* [WHAT YOU NEED TO DO]:
In the copy you make, keep each entry exactly as it is and leave out all images.

**** RECORDS FOR THE TASK ****

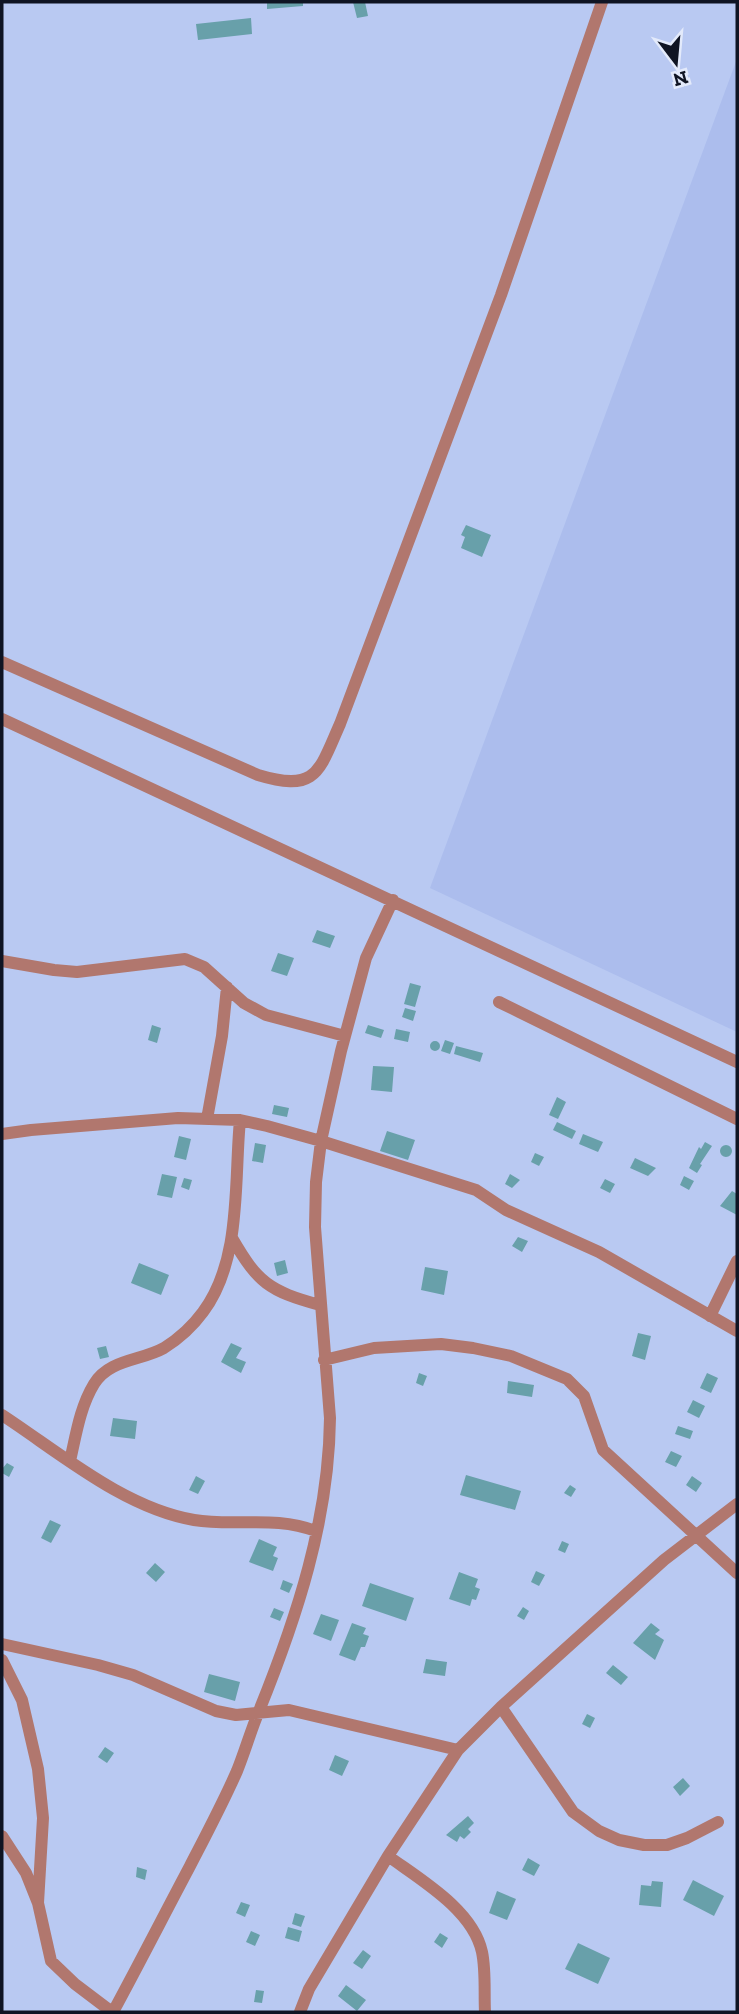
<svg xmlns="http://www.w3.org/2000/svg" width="739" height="2014" viewBox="0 0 739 2014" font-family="'Zilla Slab',serif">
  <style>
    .built { fill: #acbded }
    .building { fill: #68a0aa }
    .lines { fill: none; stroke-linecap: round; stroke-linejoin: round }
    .street { stroke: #b1776e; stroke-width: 12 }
  </style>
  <rect width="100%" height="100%" fill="#b9c9f2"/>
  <!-- built -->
  <path class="built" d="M737,59V1032L430,888Z"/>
  <!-- building -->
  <path class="building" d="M267,2H303V6L267,9Z
    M353,2H365L368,16L357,18Z
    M251,18L252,34L198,40L196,24Z
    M466,525L491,535L482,557L461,548L465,537L461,535Z
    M317,930L335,936L330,948L312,942Z
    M278,953L294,958L287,976L271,971Z
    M410,983L421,986L415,1007L404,1004Z
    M405,1008L416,1011L413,1021L402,1017Z
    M152,1025L161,1028L157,1043L148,1040Z
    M368,1025L384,1030L381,1038L365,1033Z
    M396,1029L410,1032L408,1042L394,1039Z
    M445,1040L454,1043L450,1054L441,1051Z
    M430 1046a5 5 0 1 1 10 0a5 5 0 1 1-10 0Z
    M456,1046L483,1053L480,1062L454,1054Z
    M373,1066L394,1067L392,1092L371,1090Z
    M557,1097L566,1102L558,1119L549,1115Z
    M274,1105L289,1108L287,1117L272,1114Z
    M557,1122L576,1131L572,1139L553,1130Z
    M387,1131L415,1140L408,1160L380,1151Z
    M583,1134L603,1142L598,1152L579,1144Z
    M179,1136L191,1139L186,1160L174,1157Z
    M705,1142L712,1146L700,1164L702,1165L697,1173L689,1168L699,1147L701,1149Z
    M255,1143L266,1145L263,1163L252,1161Z
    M720 1151a6 6 0 1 1 12 0a6 6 0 1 1-12 0Z
    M535,1153L544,1157L539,1166L531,1162Z
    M635,1158L656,1168L648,1176L630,1168Z
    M162,1174L177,1177L172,1198L157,1195Z
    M510,1174L520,1180L512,1188L505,1184Z
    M684,1176L694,1181L689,1190L680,1185Z
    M184,1178L192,1180L189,1190L181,1187Z
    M605,1179L615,1184L610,1193L600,1188Z
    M732,1191L737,1194V1215L720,1206Z
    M518,1237L528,1241L522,1252L512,1246Z
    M285,1260L288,1273L277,1276L274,1263Z
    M139,1263L169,1275L161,1295L131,1283Z
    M425,1267L448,1271L444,1295L421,1290Z
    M638,1333L651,1336L645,1360L632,1356Z
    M231,1343L242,1348L236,1358L246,1362L241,1373L221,1362Z
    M106,1346L109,1357L100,1359L97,1348Z
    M419,1373L427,1376L423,1386L416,1383Z
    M707,1373L718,1378L711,1393L700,1388Z
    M508,1381L534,1385L532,1397L507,1393Z
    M693,1400L705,1406L699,1418L687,1412Z
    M113,1418L137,1421L135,1439L110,1436Z
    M678,1426L693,1431L690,1439L675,1434Z
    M671,1451L682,1456L676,1467L665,1462Z
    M7,1463L14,1467L9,1477L2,1473V1469Z
    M466,1475L521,1491L515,1510L460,1495Z
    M196,1476L205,1481L198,1494L189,1490Z
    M692,1476L702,1483L696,1492L686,1485Z
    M570,1485L576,1489L571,1497L564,1493Z
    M50,1520L61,1525L51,1543L41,1538Z
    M259,1539L277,1547L273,1556L278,1558L273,1571L249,1562Z
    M562,1541L569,1544L565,1553L558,1550Z
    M155,1563L165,1572L156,1582L146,1573Z
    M536,1571L545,1575L539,1586L531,1582Z
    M459,1572L478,1579L475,1587L480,1589L476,1600L472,1599L470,1606L449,1599Z
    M283,1580L293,1584L289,1593L280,1589Z
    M370,1583L414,1598L406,1621L362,1606Z
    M523,1607L529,1611L524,1620L517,1616Z
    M274,1608L284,1612L280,1621L270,1617Z
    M321,1614L339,1620L331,1641L313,1634Z
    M352,1623L366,1628L363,1634L369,1636L365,1647H361L355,1661L339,1655Z
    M651,1623L660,1630L655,1634L664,1640L655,1660L633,1643Z
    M426,1659L447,1662L445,1676L423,1673Z
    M613,1665L628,1677L621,1685L606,1673Z
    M209,1674L240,1682L235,1701L204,1692Z
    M587,1714L595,1718L590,1728L582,1724Z
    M105,1747L114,1753L107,1763L98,1757Z
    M335,1755L349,1761L342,1776L329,1770Z
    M683,1778L690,1786L680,1796L673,1787Z
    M468,1816L474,1823L468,1829L471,1832L464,1839L460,1836L457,1842L446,1835Z
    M528,1858L540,1865L534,1876L522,1870Z
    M137,1867L147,1870L145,1880L136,1877Z
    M693,1880L724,1896L714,1916L683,1900Z
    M652,1881L663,1882L661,1907L639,1905L641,1885L651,1886Z
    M497,1891L516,1899L507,1920L489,1913Z
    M241,1902L250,1905L245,1917L236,1913Z
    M295,1913L305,1916L301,1927L292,1924Z
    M288,1927L302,1931L299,1942L285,1938Z
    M251,1931L260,1935L255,1946L246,1942Z
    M440,1933L448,1938L442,1948L434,1942Z
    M578,1943L610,1958L598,1984L565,1969Z
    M363,1950L371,1956L362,1969L353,1963Z
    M346,1985L366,2000L357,2011L338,1996Z
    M256,1990L264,1991L262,2003L254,2002Z"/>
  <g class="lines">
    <!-- street -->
    <path class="street" d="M2,662L258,775C317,793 319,771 340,724L501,295L602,2
      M2,719L737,1062
      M2,961L54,970L77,972L185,959L204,967L244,1003L266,1015L345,1036
      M499,1002L737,1119
      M207,1119L222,1036L227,987
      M2,1134L31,1130L178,1118L240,1120L267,1126L321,1141L476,1190L506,1210L599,1252L737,1331
      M232,1238C258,1283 269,1291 320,1305
      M710,1316L737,1261
      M324,1360L374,1348L441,1344L473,1348L511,1356L567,1379L584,1396L603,1450L737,1573
      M2,1415C60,1453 124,1508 194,1520C237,1527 273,1515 316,1531
      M70,1461C76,1435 80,1407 94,1384C109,1359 141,1361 164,1348C180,1338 192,1327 203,1312C242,1260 234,1181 240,1120
      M2,1644L98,1665L133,1675L216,1711L236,1715L289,1710L458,1750
      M2,1660L22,1700L38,1769L43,1818L38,1903
      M501,1707L573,1812L599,1831L619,1840L644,1845H667L687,1838L718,1822
      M2,1836L26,1873L38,1903L51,1961L75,1984L112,2012
      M388,1856C421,1880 473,1910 482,1952C486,1971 484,1993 485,2012
      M113,2012C139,1964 164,1915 190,1866C206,1835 223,1803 237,1771C245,1751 251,1730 259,1711C297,1617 329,1520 330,1418L315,1227L316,1182L321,1141L341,1051L366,958L393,900
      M300,2012L309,1989L388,1856L458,1750L501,1707L664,1560L737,1504"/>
  </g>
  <!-- border -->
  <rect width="739" height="2014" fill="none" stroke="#0f1423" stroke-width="7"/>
  <!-- north arrow -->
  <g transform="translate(676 63) rotate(164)" stroke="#e3eafb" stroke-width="5" paint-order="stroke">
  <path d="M0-5L12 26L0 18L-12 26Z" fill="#0f1423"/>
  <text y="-10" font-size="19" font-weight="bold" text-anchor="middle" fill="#0f1423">N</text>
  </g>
</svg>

****

* [RESULT OF THIS TASK]:
<svg xmlns="http://www.w3.org/2000/svg" width="739" height="2014" viewBox="0 0 739 2014" font-family="'Zilla Slab',serif">
  <style>
    .built { fill: #acbded }
    .building { fill: #68a0aa }
    .lines { fill: none; stroke-linecap: round; stroke-linejoin: round }
    .street { stroke: #b1776e; stroke-width: 12 }
  </style>
  <rect width="100%" height="100%" fill="#b9c9f2"/>
  <!-- built -->
  <path class="built" d="M737,59V1032L430,888Z"/>
  <!-- building -->
  <path class="building" d="M267,2H303V6L267,9Z
    M353,2H365L368,16L357,18Z
    M251,18L252,34L198,40L196,24Z
    M466,525L491,535L482,557L461,548L465,537L461,535Z
    M317,930L335,936L330,948L312,942Z
    M278,953L294,958L287,976L271,971Z
    M410,983L421,986L415,1007L404,1004Z
    M405,1008L416,1011L413,1021L402,1017Z
    M152,1025L161,1028L157,1043L148,1040Z
    M368,1025L384,1030L381,1038L365,1033Z
    M396,1029L410,1032L408,1042L394,1039Z
    M445,1040L454,1043L450,1054L441,1051Z
    M430 1046a5 5 0 1 1 10 0a5 5 0 1 1-10 0Z
    M456,1046L483,1053L480,1062L454,1054Z
    M373,1066L394,1067L392,1092L371,1090Z
    M557,1097L566,1102L558,1119L549,1115Z
    M274,1105L289,1108L287,1117L272,1114Z
    M557,1122L576,1131L572,1139L553,1130Z
    M387,1131L415,1140L408,1160L380,1151Z
    M583,1134L603,1142L598,1152L579,1144Z
    M179,1136L191,1139L186,1160L174,1157Z
    M705,1142L712,1146L700,1164L702,1165L697,1173L689,1168L699,1147L701,1149Z
    M255,1143L266,1145L263,1163L252,1161Z
    M720 1151a6 6 0 1 1 12 0a6 6 0 1 1-12 0Z
    M535,1153L544,1157L539,1166L531,1162Z
    M635,1158L656,1168L648,1176L630,1168Z
    M162,1174L177,1177L172,1198L157,1195Z
    M510,1174L520,1180L512,1188L505,1184Z
    M684,1176L694,1181L689,1190L680,1185Z
    M184,1178L192,1180L189,1190L181,1187Z
    M605,1179L615,1184L610,1193L600,1188Z
    M732,1191L737,1194V1215L720,1206Z
    M518,1237L528,1241L522,1252L512,1246Z
    M285,1260L288,1273L277,1276L274,1263Z
    M139,1263L169,1275L161,1295L131,1283Z
    M425,1267L448,1271L444,1295L421,1290Z
    M638,1333L651,1336L645,1360L632,1356Z
    M231,1343L242,1348L236,1358L246,1362L241,1373L221,1362Z
    M106,1346L109,1357L100,1359L97,1348Z
    M419,1373L427,1376L423,1386L416,1383Z
    M707,1373L718,1378L711,1393L700,1388Z
    M508,1381L534,1385L532,1397L507,1393Z
    M693,1400L705,1406L699,1418L687,1412Z
    M113,1418L137,1421L135,1439L110,1436Z
    M678,1426L693,1431L690,1439L675,1434Z
    M671,1451L682,1456L676,1467L665,1462Z
    M7,1463L14,1467L9,1477L2,1473V1469Z
    M466,1475L521,1491L515,1510L460,1495Z
    M196,1476L205,1481L198,1494L189,1490Z
    M692,1476L702,1483L696,1492L686,1485Z
    M570,1485L576,1489L571,1497L564,1493Z
    M50,1520L61,1525L51,1543L41,1538Z
    M259,1539L277,1547L273,1556L278,1558L273,1571L249,1562Z
    M562,1541L569,1544L565,1553L558,1550Z
    M155,1563L165,1572L156,1582L146,1573Z
    M536,1571L545,1575L539,1586L531,1582Z
    M459,1572L478,1579L475,1587L480,1589L476,1600L472,1599L470,1606L449,1599Z
    M283,1580L293,1584L289,1593L280,1589Z
    M370,1583L414,1598L406,1621L362,1606Z
    M523,1607L529,1611L524,1620L517,1616Z
    M274,1608L284,1612L280,1621L270,1617Z
    M321,1614L339,1620L331,1641L313,1634Z
    M352,1623L366,1628L363,1634L369,1636L365,1647H361L355,1661L339,1655Z
    M651,1623L660,1630L655,1634L664,1640L655,1660L633,1643Z
    M426,1659L447,1662L445,1676L423,1673Z
    M613,1665L628,1677L621,1685L606,1673Z
    M209,1674L240,1682L235,1701L204,1692Z
    M587,1714L595,1718L590,1728L582,1724Z
    M105,1747L114,1753L107,1763L98,1757Z
    M335,1755L349,1761L342,1776L329,1770Z
    M683,1778L690,1786L680,1796L673,1787Z
    M468,1816L474,1823L468,1829L471,1832L464,1839L460,1836L457,1842L446,1835Z
    M528,1858L540,1865L534,1876L522,1870Z
    M137,1867L147,1870L145,1880L136,1877Z
    M693,1880L724,1896L714,1916L683,1900Z
    M652,1881L663,1882L661,1907L639,1905L641,1885L651,1886Z
    M497,1891L516,1899L507,1920L489,1913Z
    M241,1902L250,1905L245,1917L236,1913Z
    M295,1913L305,1916L301,1927L292,1924Z
    M288,1927L302,1931L299,1942L285,1938Z
    M251,1931L260,1935L255,1946L246,1942Z
    M440,1933L448,1938L442,1948L434,1942Z
    M578,1943L610,1958L598,1984L565,1969Z
    M363,1950L371,1956L362,1969L353,1963Z
    M346,1985L366,2000L357,2011L338,1996Z
    M256,1990L264,1991L262,2003L254,2002Z"/>
  <g class="lines">
    <!-- street -->
    <path class="street" d="M2,662L258,775C317,793 319,771 340,724L501,295L602,2
      M2,719L737,1062
      M2,961L54,970L77,972L185,959L204,967L244,1003L266,1015L345,1036
      M499,1002L737,1119
      M207,1119L222,1036L227,987
      M2,1134L31,1130L178,1118L240,1120L267,1126L321,1141L476,1190L506,1210L599,1252L737,1331
      M232,1238C258,1283 269,1291 320,1305
      M710,1316L737,1261
      M324,1360L374,1348L441,1344L473,1348L511,1356L567,1379L584,1396L603,1450L737,1573
      M2,1415C60,1453 124,1508 194,1520C237,1527 273,1515 316,1531
      M70,1461C76,1435 80,1407 94,1384C109,1359 141,1361 164,1348C180,1338 192,1327 203,1312C242,1260 234,1181 240,1120
      M2,1644L98,1665L133,1675L216,1711L236,1715L289,1710L458,1750
      M2,1660L22,1700L38,1769L43,1818L38,1903
      M501,1707L573,1812L599,1831L619,1840L644,1845H667L687,1838L718,1822
      M2,1836L26,1873L38,1903L51,1961L75,1984L112,2012
      M388,1856C421,1880 473,1910 482,1952C486,1971 484,1993 485,2012
      M113,2012C139,1964 164,1915 190,1866C206,1835 223,1803 237,1771C245,1751 251,1730 259,1711C297,1617 329,1520 330,1418L315,1227L316,1182L321,1141L341,1051L366,958L393,900
      M300,2012L309,1989L388,1856L458,1750L501,1707L664,1560L737,1504"/>
  </g>
  <!-- border -->
  <rect width="739" height="2014" fill="none" stroke="#0f1423" stroke-width="7"/>
  <!-- north arrow -->
  <g transform="translate(676 63) rotate(164)" stroke="#e3eafb" stroke-width="5" paint-order="stroke">
  <path d="M0-5L12 26L0 18L-12 26Z" fill="#0f1423"/>
  <text y="-10" font-size="19" font-weight="bold" text-anchor="middle" fill="#0f1423">N</text>
  </g>
</svg>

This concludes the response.